Equinor Forced To Abandon Claim Of Storing 1 Million Tons Of CO2/Year Offshore; Actual Total About 10% Of That
Equinor has retracted a claim that it stores about a million tonnes of carbon dioxide annually at its flagship carbon capture project after DeSmog obtained data showing the real figure was as little as a tenth of that amount. The Norwegian oil company scrubbed the estimate from its website in November, when presented with official figures showing that it captured 106,000 tonnes of carbon dioxide (CO2) at its Sleipner carbon capture and storage (CCS) facility in 2023. Equinor has not captured 1 million tonnes of CO2 per year at the site since 2001, according to the data, provided by the Norwegian Environment Agency.
The company put the reason for the discrepancy between the official figures and its public-facing claim to be capturing about 1 million tonnes of CO2 a year down to a failure to update a static webpage. We have now removed this error from our website and updated this section with the correct information, Equinor spokesman Gisle Ledel Johannessen said via email.
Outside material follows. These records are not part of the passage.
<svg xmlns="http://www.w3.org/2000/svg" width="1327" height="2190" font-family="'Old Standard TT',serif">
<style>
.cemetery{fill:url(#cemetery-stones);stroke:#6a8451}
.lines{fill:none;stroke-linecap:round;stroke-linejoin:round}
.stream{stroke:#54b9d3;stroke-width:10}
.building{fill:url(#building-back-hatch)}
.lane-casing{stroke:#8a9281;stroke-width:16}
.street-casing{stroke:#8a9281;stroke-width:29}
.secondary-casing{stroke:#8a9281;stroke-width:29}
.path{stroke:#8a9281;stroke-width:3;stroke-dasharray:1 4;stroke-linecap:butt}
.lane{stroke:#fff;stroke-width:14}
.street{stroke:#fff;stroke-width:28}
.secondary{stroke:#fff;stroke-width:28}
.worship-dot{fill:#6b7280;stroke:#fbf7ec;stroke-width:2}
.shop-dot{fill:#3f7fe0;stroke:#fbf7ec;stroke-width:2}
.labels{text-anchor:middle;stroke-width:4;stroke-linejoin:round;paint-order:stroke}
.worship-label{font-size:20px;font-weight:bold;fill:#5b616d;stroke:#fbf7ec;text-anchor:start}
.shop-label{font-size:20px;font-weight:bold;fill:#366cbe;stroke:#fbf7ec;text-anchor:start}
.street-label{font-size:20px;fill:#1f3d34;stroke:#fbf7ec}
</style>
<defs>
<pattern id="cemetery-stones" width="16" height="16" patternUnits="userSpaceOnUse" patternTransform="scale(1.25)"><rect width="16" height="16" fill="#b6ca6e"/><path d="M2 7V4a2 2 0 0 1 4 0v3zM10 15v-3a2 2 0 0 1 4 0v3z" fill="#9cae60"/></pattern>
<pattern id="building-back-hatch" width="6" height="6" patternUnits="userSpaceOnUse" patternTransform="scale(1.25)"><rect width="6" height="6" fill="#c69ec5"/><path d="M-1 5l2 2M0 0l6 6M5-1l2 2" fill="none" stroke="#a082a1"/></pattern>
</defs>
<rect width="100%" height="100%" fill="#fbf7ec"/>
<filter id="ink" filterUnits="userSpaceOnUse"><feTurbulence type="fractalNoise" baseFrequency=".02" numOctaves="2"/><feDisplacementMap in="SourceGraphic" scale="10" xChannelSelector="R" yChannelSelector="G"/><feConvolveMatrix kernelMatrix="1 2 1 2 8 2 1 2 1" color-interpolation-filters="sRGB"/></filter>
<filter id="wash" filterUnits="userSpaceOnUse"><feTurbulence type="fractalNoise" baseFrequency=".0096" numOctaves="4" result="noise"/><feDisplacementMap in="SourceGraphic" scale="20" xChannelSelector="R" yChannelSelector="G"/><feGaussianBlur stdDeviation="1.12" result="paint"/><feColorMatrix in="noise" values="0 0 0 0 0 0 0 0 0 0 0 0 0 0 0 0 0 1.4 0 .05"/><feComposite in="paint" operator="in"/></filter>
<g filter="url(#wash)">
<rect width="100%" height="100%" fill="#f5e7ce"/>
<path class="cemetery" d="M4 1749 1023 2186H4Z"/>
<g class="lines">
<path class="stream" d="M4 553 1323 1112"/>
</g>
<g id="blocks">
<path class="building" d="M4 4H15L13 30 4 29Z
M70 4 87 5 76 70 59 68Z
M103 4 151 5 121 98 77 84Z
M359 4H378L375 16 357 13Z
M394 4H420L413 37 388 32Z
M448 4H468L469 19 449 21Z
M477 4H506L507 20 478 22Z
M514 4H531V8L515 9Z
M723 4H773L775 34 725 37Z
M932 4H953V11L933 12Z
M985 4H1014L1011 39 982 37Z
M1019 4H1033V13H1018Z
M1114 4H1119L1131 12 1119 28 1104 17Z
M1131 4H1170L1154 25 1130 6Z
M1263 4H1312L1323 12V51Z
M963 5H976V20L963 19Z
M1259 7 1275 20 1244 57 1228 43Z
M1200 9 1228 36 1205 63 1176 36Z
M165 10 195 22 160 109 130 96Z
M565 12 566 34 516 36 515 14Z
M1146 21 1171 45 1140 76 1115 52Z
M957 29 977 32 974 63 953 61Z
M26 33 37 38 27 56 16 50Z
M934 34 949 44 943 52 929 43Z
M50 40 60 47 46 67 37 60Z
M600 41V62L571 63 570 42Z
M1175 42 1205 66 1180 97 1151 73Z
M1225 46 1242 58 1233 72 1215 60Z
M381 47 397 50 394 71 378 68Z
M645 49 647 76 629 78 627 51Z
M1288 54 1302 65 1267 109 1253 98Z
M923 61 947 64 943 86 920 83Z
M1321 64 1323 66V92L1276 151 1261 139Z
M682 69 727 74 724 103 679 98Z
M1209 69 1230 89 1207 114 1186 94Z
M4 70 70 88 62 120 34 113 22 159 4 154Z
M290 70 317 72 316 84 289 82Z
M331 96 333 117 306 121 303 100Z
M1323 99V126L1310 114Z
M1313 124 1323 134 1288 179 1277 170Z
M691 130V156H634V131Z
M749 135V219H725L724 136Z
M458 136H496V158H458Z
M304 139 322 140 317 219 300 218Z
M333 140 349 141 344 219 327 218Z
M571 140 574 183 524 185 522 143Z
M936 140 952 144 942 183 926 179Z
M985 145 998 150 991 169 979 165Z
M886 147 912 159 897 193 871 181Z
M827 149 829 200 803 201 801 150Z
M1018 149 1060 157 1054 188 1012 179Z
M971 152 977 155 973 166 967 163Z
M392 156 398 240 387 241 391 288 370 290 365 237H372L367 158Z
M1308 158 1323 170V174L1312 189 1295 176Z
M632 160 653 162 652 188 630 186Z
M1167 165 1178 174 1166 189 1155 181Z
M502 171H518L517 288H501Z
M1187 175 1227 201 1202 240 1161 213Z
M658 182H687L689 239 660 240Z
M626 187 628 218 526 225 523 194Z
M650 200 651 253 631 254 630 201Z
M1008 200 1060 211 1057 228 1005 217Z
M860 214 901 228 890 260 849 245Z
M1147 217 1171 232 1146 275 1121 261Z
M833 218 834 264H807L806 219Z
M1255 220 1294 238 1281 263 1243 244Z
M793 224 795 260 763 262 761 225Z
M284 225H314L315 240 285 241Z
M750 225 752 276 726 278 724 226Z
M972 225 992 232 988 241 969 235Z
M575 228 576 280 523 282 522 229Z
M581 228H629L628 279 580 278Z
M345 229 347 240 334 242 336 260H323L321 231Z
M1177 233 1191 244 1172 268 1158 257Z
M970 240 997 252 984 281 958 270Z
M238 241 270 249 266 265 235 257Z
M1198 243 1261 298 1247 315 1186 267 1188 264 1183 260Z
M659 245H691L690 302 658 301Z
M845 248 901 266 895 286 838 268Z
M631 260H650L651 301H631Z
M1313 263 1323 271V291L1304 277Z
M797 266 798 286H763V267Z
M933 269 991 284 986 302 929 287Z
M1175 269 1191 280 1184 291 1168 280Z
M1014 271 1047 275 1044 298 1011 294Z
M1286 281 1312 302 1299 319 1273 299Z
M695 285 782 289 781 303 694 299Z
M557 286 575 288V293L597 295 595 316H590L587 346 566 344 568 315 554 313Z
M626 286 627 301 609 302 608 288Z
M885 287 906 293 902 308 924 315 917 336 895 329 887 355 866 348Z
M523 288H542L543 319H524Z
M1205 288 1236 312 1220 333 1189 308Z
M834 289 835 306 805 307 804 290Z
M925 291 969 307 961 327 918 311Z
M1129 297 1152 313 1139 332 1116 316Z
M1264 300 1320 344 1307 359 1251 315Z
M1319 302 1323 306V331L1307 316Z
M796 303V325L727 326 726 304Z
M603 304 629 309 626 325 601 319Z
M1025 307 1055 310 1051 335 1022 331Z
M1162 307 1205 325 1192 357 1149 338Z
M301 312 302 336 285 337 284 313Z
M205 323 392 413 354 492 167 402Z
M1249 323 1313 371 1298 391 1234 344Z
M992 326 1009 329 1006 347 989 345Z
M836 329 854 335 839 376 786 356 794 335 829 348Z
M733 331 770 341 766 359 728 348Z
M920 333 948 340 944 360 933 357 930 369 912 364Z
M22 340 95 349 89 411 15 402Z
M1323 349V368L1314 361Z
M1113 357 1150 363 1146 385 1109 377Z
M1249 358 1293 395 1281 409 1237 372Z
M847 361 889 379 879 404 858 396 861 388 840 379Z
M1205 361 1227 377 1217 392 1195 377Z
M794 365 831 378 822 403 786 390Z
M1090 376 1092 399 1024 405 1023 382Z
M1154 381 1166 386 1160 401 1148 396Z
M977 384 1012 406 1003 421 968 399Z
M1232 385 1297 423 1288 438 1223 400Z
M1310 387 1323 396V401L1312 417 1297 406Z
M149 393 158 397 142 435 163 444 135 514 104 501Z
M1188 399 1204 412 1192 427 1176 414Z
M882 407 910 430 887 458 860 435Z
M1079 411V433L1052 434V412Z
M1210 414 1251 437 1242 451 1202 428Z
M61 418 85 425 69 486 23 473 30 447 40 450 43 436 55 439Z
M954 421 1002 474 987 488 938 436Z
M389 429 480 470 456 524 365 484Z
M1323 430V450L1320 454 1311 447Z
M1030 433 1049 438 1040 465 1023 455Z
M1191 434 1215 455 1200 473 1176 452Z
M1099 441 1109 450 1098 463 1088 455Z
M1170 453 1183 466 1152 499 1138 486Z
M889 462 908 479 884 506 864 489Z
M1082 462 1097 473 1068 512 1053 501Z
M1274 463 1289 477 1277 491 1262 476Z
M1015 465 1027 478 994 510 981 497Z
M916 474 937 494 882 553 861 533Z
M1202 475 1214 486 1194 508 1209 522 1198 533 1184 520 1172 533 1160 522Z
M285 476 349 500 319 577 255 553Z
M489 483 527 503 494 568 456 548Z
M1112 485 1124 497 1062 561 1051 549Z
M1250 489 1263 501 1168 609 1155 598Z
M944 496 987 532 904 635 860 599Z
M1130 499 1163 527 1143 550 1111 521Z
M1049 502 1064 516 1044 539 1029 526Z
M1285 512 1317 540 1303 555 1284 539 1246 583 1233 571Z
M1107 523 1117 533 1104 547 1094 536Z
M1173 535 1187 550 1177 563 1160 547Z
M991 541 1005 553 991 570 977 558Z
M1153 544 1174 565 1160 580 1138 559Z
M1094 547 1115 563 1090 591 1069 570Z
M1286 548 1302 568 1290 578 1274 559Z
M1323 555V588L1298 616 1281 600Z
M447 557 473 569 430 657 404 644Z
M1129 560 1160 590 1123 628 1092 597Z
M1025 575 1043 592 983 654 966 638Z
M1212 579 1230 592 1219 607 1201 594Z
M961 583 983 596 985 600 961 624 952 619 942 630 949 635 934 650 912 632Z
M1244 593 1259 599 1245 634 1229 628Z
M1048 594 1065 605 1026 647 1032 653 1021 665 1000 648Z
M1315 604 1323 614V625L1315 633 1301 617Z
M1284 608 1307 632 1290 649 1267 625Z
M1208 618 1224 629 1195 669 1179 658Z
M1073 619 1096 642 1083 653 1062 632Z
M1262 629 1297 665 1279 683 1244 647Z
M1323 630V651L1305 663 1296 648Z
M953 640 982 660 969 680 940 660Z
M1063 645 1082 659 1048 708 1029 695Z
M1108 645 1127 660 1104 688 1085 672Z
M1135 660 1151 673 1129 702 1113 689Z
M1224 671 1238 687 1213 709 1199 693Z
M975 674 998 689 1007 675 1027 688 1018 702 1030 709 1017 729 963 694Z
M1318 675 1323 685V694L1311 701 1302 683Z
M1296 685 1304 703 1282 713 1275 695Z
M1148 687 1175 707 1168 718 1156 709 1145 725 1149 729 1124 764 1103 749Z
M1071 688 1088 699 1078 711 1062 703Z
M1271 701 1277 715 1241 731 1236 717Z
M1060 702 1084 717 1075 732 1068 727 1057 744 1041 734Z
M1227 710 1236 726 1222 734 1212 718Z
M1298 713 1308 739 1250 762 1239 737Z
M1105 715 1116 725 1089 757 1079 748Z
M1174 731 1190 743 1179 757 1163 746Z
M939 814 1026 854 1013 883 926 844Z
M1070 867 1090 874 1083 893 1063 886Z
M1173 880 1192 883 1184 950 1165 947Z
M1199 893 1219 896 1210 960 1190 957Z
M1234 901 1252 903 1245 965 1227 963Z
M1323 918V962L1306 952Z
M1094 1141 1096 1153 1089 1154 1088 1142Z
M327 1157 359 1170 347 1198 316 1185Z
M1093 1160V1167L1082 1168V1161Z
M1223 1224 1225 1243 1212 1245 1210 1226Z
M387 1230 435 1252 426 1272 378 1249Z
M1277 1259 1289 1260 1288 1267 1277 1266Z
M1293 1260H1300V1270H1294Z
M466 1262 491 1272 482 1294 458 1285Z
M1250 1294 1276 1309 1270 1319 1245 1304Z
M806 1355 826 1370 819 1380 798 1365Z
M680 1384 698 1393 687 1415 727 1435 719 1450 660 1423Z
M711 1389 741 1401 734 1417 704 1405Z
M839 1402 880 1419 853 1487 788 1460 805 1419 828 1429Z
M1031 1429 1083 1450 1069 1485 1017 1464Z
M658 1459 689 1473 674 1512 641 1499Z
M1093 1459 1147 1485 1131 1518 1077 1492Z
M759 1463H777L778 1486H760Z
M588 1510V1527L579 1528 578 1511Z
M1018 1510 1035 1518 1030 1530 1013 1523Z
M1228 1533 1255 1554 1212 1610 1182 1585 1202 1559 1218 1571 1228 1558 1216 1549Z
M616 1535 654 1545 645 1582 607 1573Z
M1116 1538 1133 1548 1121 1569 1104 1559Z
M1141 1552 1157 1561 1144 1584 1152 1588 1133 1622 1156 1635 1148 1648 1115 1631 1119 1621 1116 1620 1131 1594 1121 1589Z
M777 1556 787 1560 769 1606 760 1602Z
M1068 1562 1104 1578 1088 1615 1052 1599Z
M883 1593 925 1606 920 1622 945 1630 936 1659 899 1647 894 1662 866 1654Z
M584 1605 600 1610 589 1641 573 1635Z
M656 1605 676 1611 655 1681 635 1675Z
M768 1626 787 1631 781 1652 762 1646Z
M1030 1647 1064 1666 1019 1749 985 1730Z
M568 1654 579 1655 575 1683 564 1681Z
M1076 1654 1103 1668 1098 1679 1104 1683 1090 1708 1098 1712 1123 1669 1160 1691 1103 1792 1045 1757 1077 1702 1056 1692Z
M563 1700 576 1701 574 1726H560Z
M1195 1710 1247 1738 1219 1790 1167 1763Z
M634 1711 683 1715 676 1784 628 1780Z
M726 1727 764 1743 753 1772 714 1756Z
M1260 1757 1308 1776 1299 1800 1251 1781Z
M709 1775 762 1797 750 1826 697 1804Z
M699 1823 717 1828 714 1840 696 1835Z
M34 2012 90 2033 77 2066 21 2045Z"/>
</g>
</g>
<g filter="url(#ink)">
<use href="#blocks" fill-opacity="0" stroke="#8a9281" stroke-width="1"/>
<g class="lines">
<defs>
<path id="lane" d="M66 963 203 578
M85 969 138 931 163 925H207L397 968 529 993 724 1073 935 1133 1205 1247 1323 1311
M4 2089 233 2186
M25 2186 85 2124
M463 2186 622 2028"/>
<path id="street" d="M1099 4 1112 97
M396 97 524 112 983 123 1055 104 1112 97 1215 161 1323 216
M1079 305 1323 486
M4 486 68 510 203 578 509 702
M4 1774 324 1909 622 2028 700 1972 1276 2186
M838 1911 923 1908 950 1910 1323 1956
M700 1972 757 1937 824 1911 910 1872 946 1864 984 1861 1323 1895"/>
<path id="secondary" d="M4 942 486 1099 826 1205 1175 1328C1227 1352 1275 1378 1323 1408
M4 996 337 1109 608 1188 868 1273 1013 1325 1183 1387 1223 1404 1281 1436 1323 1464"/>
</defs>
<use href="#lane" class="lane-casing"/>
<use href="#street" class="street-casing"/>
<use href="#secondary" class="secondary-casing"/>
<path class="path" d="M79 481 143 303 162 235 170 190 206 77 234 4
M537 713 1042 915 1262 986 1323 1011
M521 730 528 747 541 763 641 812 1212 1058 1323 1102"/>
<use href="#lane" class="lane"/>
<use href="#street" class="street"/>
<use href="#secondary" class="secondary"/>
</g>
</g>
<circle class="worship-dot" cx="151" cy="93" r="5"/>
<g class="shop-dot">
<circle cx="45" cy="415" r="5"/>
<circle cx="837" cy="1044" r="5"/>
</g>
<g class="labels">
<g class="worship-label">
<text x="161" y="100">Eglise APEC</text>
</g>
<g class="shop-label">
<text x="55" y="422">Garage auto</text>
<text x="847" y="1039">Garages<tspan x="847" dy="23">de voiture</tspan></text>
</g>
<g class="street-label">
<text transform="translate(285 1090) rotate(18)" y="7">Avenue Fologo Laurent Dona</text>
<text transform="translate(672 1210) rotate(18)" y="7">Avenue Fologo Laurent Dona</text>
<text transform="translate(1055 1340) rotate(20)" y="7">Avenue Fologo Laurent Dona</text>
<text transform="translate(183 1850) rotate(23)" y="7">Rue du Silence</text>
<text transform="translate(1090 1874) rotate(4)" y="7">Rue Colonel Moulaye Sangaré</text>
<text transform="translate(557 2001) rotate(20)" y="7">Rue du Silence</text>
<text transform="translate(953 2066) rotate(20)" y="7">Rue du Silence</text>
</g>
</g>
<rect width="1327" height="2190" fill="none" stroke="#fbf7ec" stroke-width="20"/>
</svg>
Equinor has been capturing CO2 from a gas processing plant at the Sleipner gas field in the North Sea since 1996. The field has particularly high concentrations of CO2, which Equinor filters out during the gas purification process and then injects below the seabed. The project has been cited by carbon capture advocates, and Equinor itself, as evidence that the technology is reliable enough to help meet global climate goals, despite its long history of cost-overruns and failed targets.
EDIT
The amount of CO2 captured by Equinors two CCS projects is dwarfed by the emissions released by burning the oil and gas sold by the company. In 2023, Equinor recorded a total of 262 million tonnes of CO2 emissions including the emissions produced by its operations, and the emissions from burning the oil and gas those operations extracted, according to company sustainability data. In contrast, the company captured and stored a total of about 0.8 million tonnes of CO2 at Sleipner and Snøhvit, more than 300 times less than the amount emitted into the atmosphere by burning its products. And even with a functioning carbon capture facility onsite, net CO2 emissions at Sleipner far exceeded the amount of the gas that was stored. The Sleipner offshore platform provides power to several nearby gas fields by burning gas in turbines a process that released 658,000 tonnes of CO2 into the atmosphere in 2023, according to the companys sustainability reporting. Thats more than six times the 106,000 tonnes of CO2 that Equinor captured and stored from gas processing at Sleipner that year.